→ **HOW TO COMPLETE THIS TASK**
Where the word "migratori" appears in a line below, copy the whole line.

→ **STUDY MATERIAL**
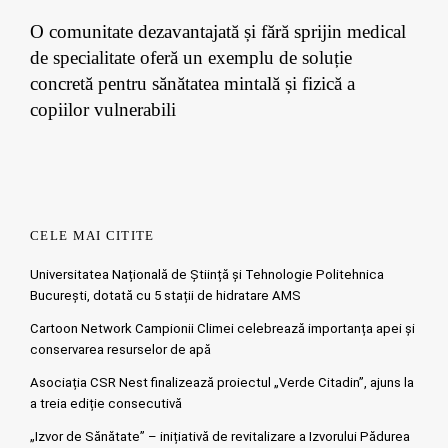
O comunitate dezavantajată și fără sprijin medical
de specialitate oferă un exemplu de soluție
concretă pentru sănătatea mintală și fizică a
copiilor vulnerabili
CELE MAI CITITE
Universitatea Națională de Știință și Tehnologie Politehnica
București, dotată cu 5 stații de hidratare AMS
Cartoon Network Campionii Climei celebrează importanța apei și
conservarea resurselor de apă
Asociația CSR Nest finalizează proiectul „Verde Citadin”, ajuns la
a treia ediție consecutivă
„Izvor de Sănătate” – inițiativă de revitalizare a Izvorului Pădurea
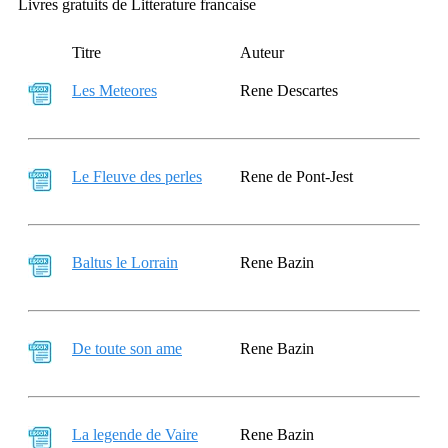
Livres gratuits de Litterature francaise
Titre
Auteur
Les Meteores
Rene Descartes
Le Fleuve des perles
Rene de Pont-Jest
Baltus le Lorrain
Rene Bazin
De toute son ame
Rene Bazin
La legende de Vaire
Rene Bazin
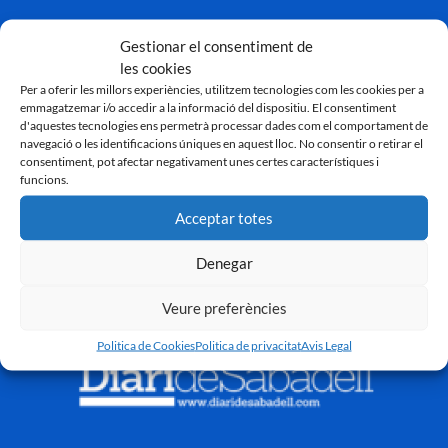
Gestionar el consentiment de
les cookies
Per a oferir les millors experiències, utilitzem tecnologies com les cookies per a
emmagatzemar i/o accedir a la informació del dispositiu. El consentiment
d'aquestes tecnologies ens permetrà processar dades com el comportament de
navegació o les identificacions úniques en aquest lloc. No consentir o retirar el
consentiment, pot afectar negativament unes certes característiques i
funcions.
Acceptar totes
Denegar
Veure preferències
Politica de Cookies
Politica de privacitat
Avis Legal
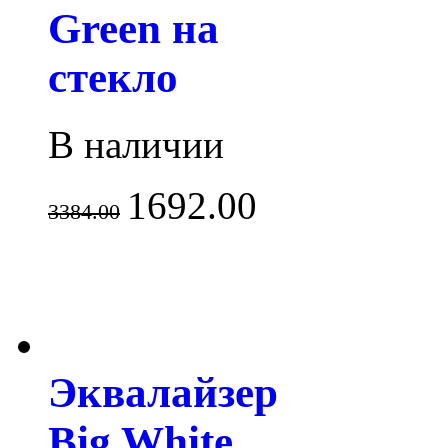
Green на
стекло
В наличии
1692.00
3384.00
Эквалайзер
Big White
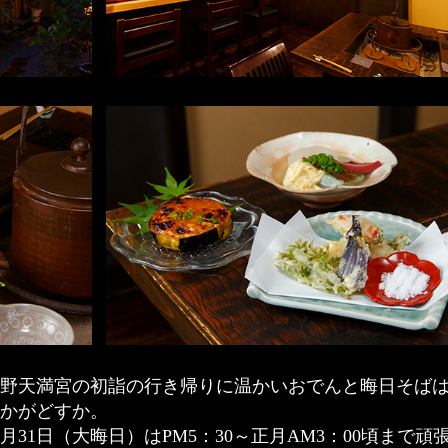
北野天満宮の初詣の行き帰りに温かいおでんと晦日そば
いかがどすか。
2月31日（大晦日）はPM5：30～正月AM3：00頃まで頑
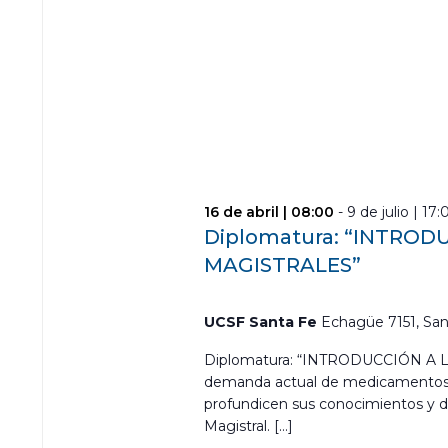
16 de abril | 08:00
-
9 de julio | 17:
Diplomatura: “INTROD
MAGISTRALES”
UCSF Santa Fe
Echagüe 7151, San
Diplomatura: “INTRODUCCIÓN A 
demanda actual de medicamentos p
profundicen sus conocimientos y de
Magistral. […]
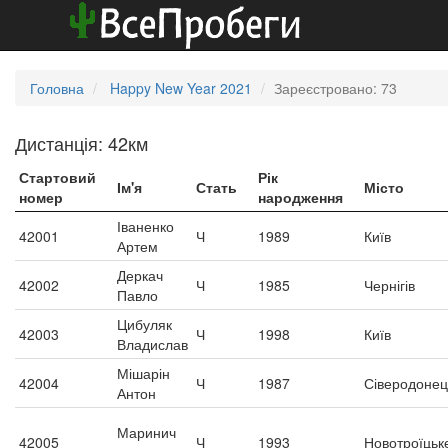
Головна
Happy New Year 2021
Зареєстровано: 73
Дистанція: 42км
Стартовий
Рік
Ім'я
Стать
Місто
номер
народження
Іваненко
42001
Ч
1989
Київ
Артем
Деркач
42002
Ч
1985
Чернігів
Павло
Цибуляк
42003
Ч
1998
Київ
Владислав
Мішарін
42004
Ч
1987
Сіверодонец
Антон
Маринич
42005
Ч
1993
Новотроїцьк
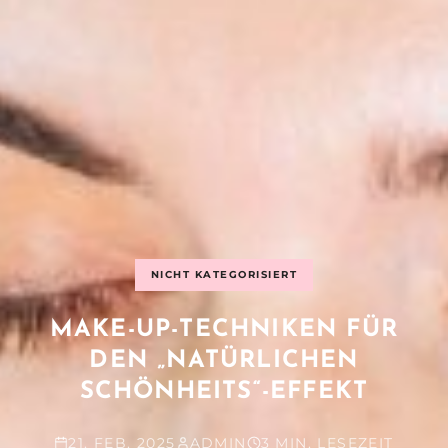
NICHT KATEGORISIERT
MAKE-UP-TECHNIKEN FÜR
DEN „NATÜRLICHEN
SCHÖNHEITS“-EFFEKT
21. FEB. 2025
ADMIN
3 MIN. LESEZEIT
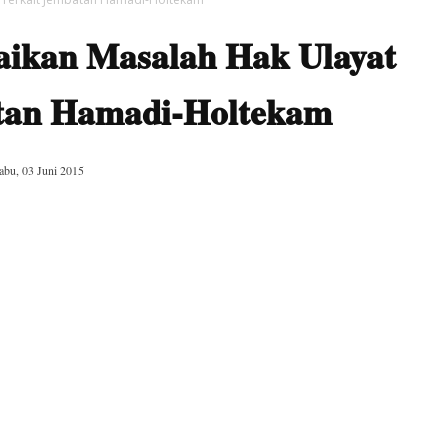
saikan Masalah Hak Ulayat
atan Hamadi-Holtekam
abu, 03 Juni 2015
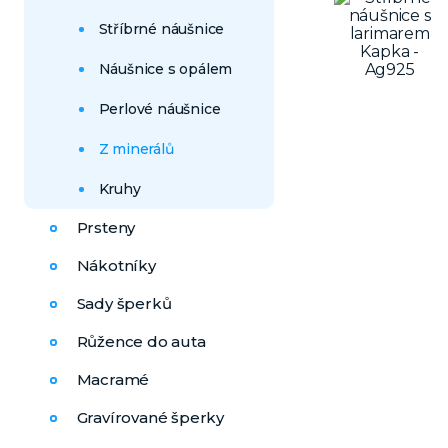
Stříbrné náušnice
Náušnice s opálem
Perlové náušnice
Z minerálů
Kruhy
Prsteny
Nákotníky
Sady šperků
Růžence do auta
Macramé
Gravírované šperky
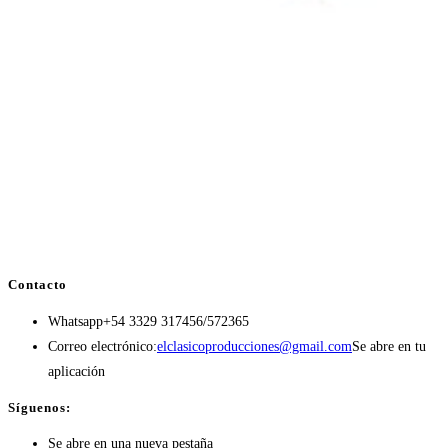
Contacto
Whatsapp
+54 3329 317456/572365
Correo electrónico:
elclasicoproducciones@gmail.com
Se abre en tu
aplicación
Síguenos:
Se abre en una nueva pestaña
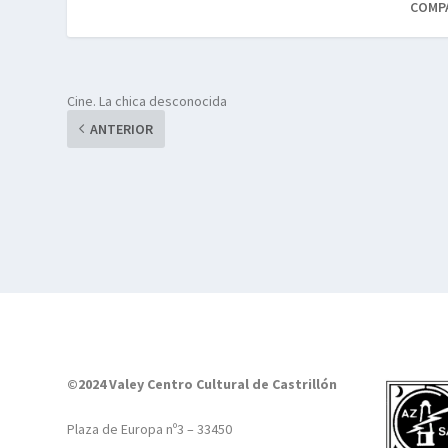
COMP
Cine. La chica desconocida
ANTERIOR
©2024 Valey Centro Cultural de Castrillón
Plaza de Europa nº3 – 33450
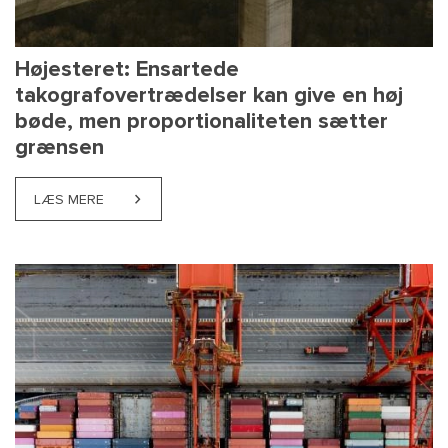
Højesteret: Ensartede
takografovertrædelser kan give en høj
bøde, men proportionaliteten sætter
grænsen
LÆS MERE
ABOUT HØJESTERET: ENSARTEDE TAKOGRAFOVERT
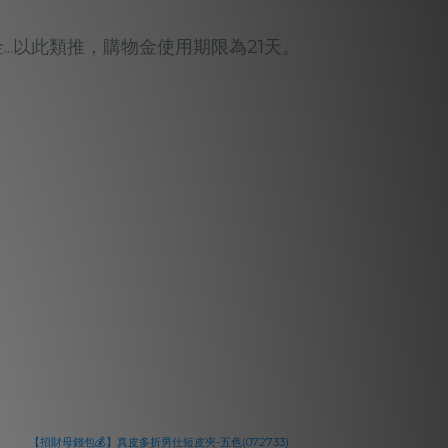
金...以此類推，購物金使用期限為21天。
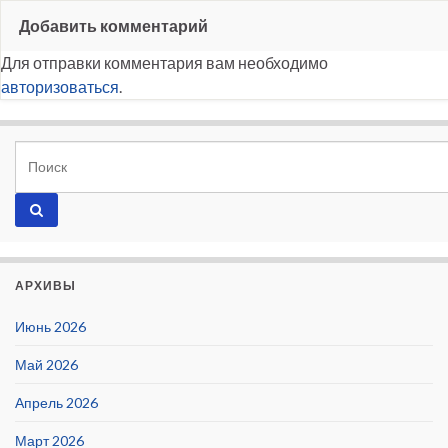
Добавить комментарий
Для отправки комментария вам необходимо
авторизоваться
.
АРХИВЫ
Июнь 2026
Май 2026
Апрель 2026
Март 2026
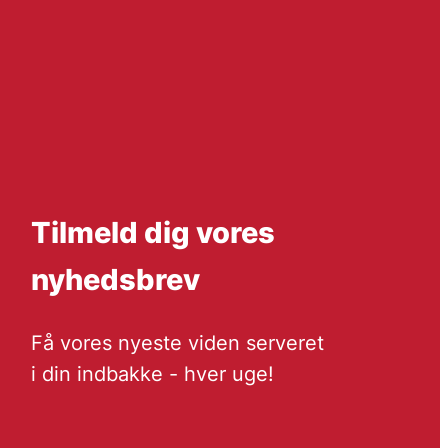
Tilmeld dig vores
nyhedsbrev
Få vores nyeste viden serveret
i din indbakke - hver uge!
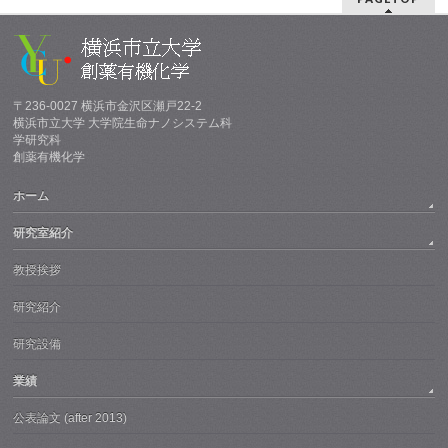
〒236-0027 横浜市金沢区瀬戸22-2
横浜市立大学 大学院生命ナノシステム科
学研究科
創薬有機化学
ホーム
研究室紹介
教授挨拶
研究紹介
研究設備
業績
公表論文 (after 2013)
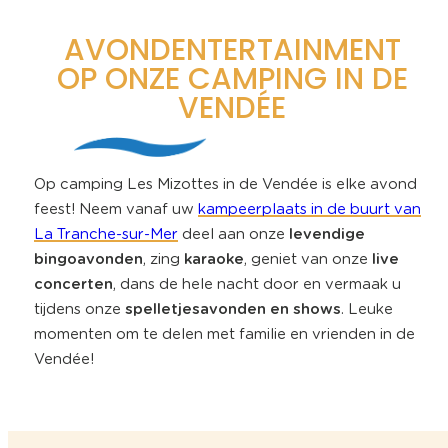
AVONDENTERTAINMENT
OP ONZE CAMPING IN DE
VENDÉE
Op camping Les Mizottes in de Vendée is elke avond
feest! Neem vanaf uw
kampeerplaats in de buurt van
La Tranche-sur-Mer
deel aan onze
levendige
bingoavonden
, zing
karaoke
, geniet van onze
live
concerten
, dans de hele nacht door en vermaak u
tijdens onze
spelletjesavonden en shows
. Leuke
momenten om te delen met familie en vrienden in de
Vendée!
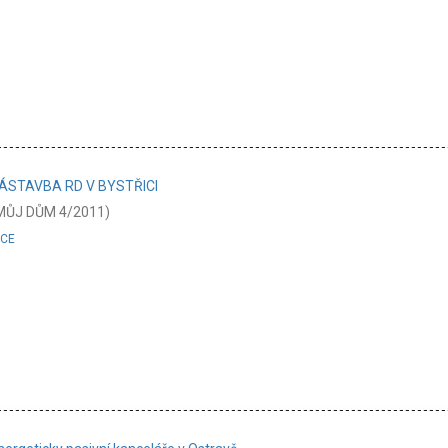
ÁSTAVBA RD V BYSTŘICI
MŮJ DŮM 4/2011)
ÍCE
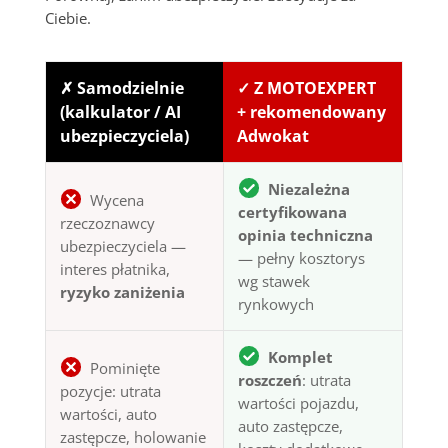
Ciebie.
✗ Samodzielnie
✓ Z MOTOEXPERT
(kalkulator / AI
+ rekomendowany
ubezpieczyciela)
Adwokat
Niezależna
Wycena
certyfikowana
rzeczoznawcy
opinia techniczna
ubezpieczyciela —
— pełny kosztorys
interes płatnika,
wg stawek
ryzyko zaniżenia
rynkowych
Komplet
Pominięte
roszczeń
: utrata
pozycje: utrata
wartości pojazdu,
wartości, auto
auto zastępcze,
zastępcze, holowanie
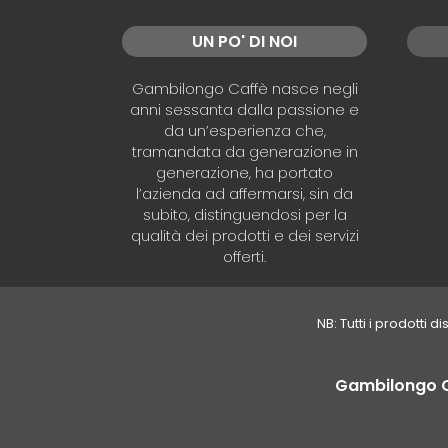
UN PO' DI NOI
Gambilongo Caffè nasce negli
anni sessanta dalla passione e
da un’esperienza che,
tramandata da generazione in
generazione, ha portato
l’azienda ad affermarsi, sin da
subito, distinguendosi per la
qualità dei prodotti e dei servizi
offerti.
NB: Tutti i prodotti 
Gambilongo Caf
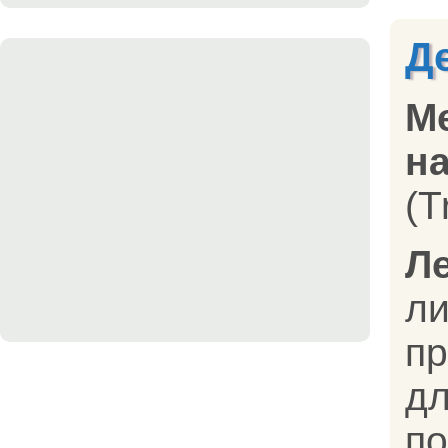
Д
М
на
(T
Л
л
п
д
п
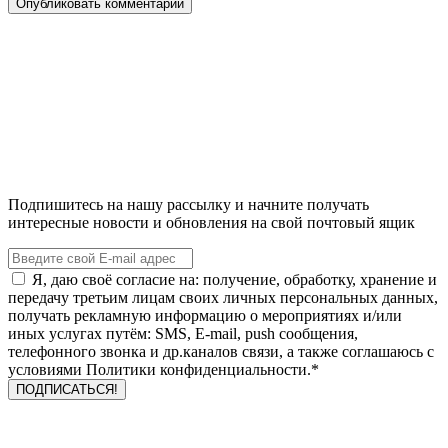
Подпишитесь на нашу рассылку и начните получать
интересные новости и обновления на свой почтовый ящик
Я, даю своё согласие на: получение, обработку, хранение и
передачу третьим лицам своих личных персональных данных,
получать рекламную информацию о мероприятиях и/или
иных услугах путём: SMS, E-mail, push сообщения,
телефонного звонка и др.каналов связи, а также соглашаюсь с
условиями Политики конфиденциальности.*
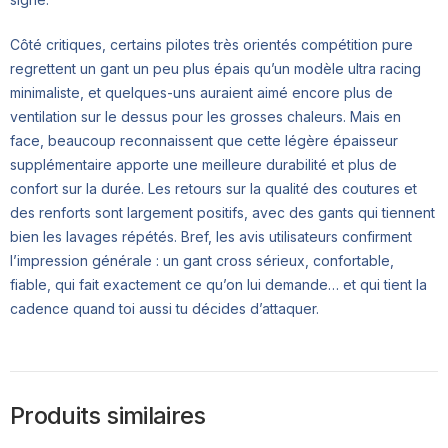
Côté critiques, certains pilotes très orientés compétition pure
regrettent un gant un peu plus épais qu’un modèle ultra racing
minimaliste, et quelques-uns auraient aimé encore plus de
ventilation sur le dessus pour les grosses chaleurs. Mais en
face, beaucoup reconnaissent que cette légère épaisseur
supplémentaire apporte une meilleure durabilité et plus de
confort sur la durée. Les retours sur la qualité des coutures et
des renforts sont largement positifs, avec des gants qui tiennent
bien les lavages répétés. Bref, les avis utilisateurs confirment
l’impression générale : un gant cross sérieux, confortable,
fiable, qui fait exactement ce qu’on lui demande… et qui tient la
cadence quand toi aussi tu décides d’attaquer.
Produits similaires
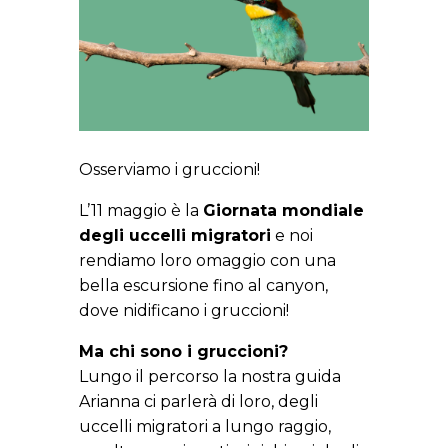
Osserviamo i gruccioni!
L’11 maggio è la
Giornata mondiale
degli uccelli migratori
e noi
rendiamo loro omaggio con una
bella escursione fino al canyon,
dove nidificano i gruccioni!
Ma chi sono i gruccioni?
Lungo il percorso la nostra guida
Arianna ci parlerà di loro, degli
uccelli migratori a lungo raggio,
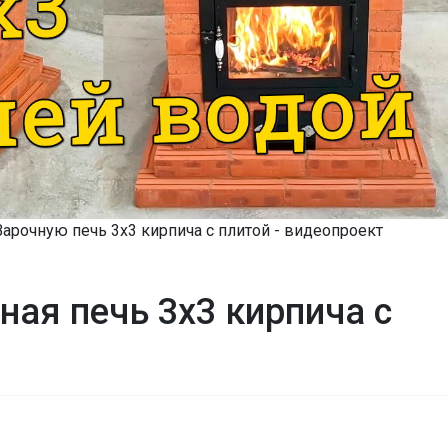
Варочную печь 3х3 кирпича с плитой - видеопроект
ная печь 3x3 кирпича с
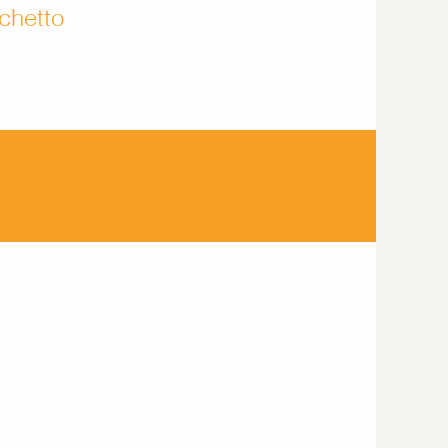
chetto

→ **RESPONSE AREA**
degli uccelli migratori
uccelli migratori a lungo raggio,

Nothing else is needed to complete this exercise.